TAREAS Y EJERCICIOS ::
A: Según el texto sobre la copa de vermut, ¿qué cantidad de vermut rojo lleva la base del cóctel?
B: Cite literalmente el pasaje del texto sobre la copa de vermut que va desde "Hay bebidas que" hasta "a este clásico.".
C: Prosiga el texto sobre la copa de vermut a partir de su última frase.

FRAGMENTO DEL DOCUMENTO ::
'''

Hay bebidas que forman parte de nuestra memoria gastronómica. El vermut es una de ellas. Basta con servirlo en una copa para que aparezcan recuerdos de terrazas, barras llenas de conversación o esos vermuts del domingo que se alargan más de lo previsto. Precisamente por eso resulta tan interesante verlo desde otra perspectiva. La copa de vermut que proponemos no pretende romper con esa tradición. Todo lo contrario. La toma como punto de partida para demostrar que la mixología molecular puede aportar textura, aroma y sorpresa sin desdibujar aquello que hace reconocible a este clásico.

Receta Copa de Vermut
Ingredientes
Perlas de angostura
- Angostura
- 10 gr/L Agar-agar
Base del cóctel
- 25 ml Vermut rojo
- 100 ml Soda
Espuma de naranja
- Zumo de naranja
- 45 gr/L Estabilizante espumas frío
- Naranja deshidratada para decorar
Elaboración
Para las perlas de angostura:
- Mezclar la angostura con 10 g/L de agar-agar y calentar la mezcla hasta que el gelificante se disuelva por completo. Una vez lista, se carga en una jeringuilla y se deja caer gota a gota sobre un baño de aceite muy frío.

'''

INFORMACIÓN EXTRAÍDA ::
'''

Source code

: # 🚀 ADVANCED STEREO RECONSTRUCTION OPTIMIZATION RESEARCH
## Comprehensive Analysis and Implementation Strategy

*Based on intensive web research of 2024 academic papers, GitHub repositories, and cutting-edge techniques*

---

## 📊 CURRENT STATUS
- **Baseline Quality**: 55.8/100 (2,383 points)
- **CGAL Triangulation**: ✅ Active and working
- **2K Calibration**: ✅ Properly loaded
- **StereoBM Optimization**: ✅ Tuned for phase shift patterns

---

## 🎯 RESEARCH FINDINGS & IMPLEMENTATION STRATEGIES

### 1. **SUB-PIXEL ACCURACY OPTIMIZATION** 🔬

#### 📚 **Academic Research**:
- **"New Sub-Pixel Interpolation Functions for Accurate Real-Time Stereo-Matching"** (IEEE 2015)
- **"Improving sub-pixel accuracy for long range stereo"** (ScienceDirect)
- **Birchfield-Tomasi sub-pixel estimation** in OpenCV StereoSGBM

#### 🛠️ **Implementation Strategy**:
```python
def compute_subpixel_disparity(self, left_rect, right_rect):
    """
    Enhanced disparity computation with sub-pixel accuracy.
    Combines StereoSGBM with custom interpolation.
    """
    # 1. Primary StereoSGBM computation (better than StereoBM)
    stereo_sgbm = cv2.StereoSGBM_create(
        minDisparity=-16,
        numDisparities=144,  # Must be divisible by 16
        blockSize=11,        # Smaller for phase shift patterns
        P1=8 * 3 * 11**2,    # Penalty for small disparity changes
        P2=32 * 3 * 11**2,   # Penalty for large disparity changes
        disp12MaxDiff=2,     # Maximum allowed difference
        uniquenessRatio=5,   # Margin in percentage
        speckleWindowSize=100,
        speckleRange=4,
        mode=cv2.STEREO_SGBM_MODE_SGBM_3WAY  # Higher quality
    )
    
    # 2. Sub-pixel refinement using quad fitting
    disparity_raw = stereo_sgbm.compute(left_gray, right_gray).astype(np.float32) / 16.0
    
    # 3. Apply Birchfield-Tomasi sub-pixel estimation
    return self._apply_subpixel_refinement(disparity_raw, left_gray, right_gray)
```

'''

RESULTADOS DEL EJERCICIO ::
A: 25 ml.

B:
Hay bebidas que forman parte de nuestra memoria gastronómica. El vermut es una de ellas. Basta con servirlo en una copa para que aparezcan recuerdos de terrazas, barras llenas de conversación o esos vermuts del domingo que se alargan más de lo previsto. Precisamente por eso resulta tan interesante verlo desde otra perspectiva. La copa de vermut que proponemos no pretende romper con esa tradición. Todo lo contrario. La toma como punto de partida para demostrar que la mixología molecular puede aportar textura, aroma y sorpresa sin desdibujar aquello que hace reconocible a este clásico.

C:
- Comienza enfriando la copa para que el servicio mantenga la temperatura ideal durante más tiempo. Vierte el vermut rojo y añade la soda lentamente. A continuación, incorpora unas perlas de angostura. Termina con una capa de espuma de naranja y una rodaja de naranja deshidratada.
Copa de vermut y mixología molecular: pequeños cambios que transforman la experiencia
Existe la idea de que la mixología molecular consiste únicamente en crear cócteles llamativos para las redes sociales. En realidad, ocurre justo lo contrario cuando se trabaja con criterio. La técnica pasa a un segundo plano y deja que el protagonista siga siendo el producto. En esta copa de vermut, el objetivo no es impresionar por la apariencia, sino conseguir que el cliente descubra matices nuevos en un sabor que ya conoce.
Eso explica por qué las espumas, las gelificaciones o las esferificaciones han encontrado un lugar en la restauración contemporánea. No sustituyen la receta original. La enriquecen. Aportan contraste, despiertan la curiosidad y convierten una elaboración familiar en una experiencia mucho más completa. Cuando el equilibrio está bien conseguido, nadie piensa en la técnica. Simplemente, disfruta de la copa.
Una forma distinta de mirar un clásico
La copa de vermut demuestra que innovar no siempre significa inventar algo completamente nuevo. A veces basta con mirar un clásico desde otro ángulo. Esa es, probablemente, la mayor virtud de la mixología molecular: utilizar recursos técnicos para potenciar lo que ya funciona, sin perder autenticidad por el camino.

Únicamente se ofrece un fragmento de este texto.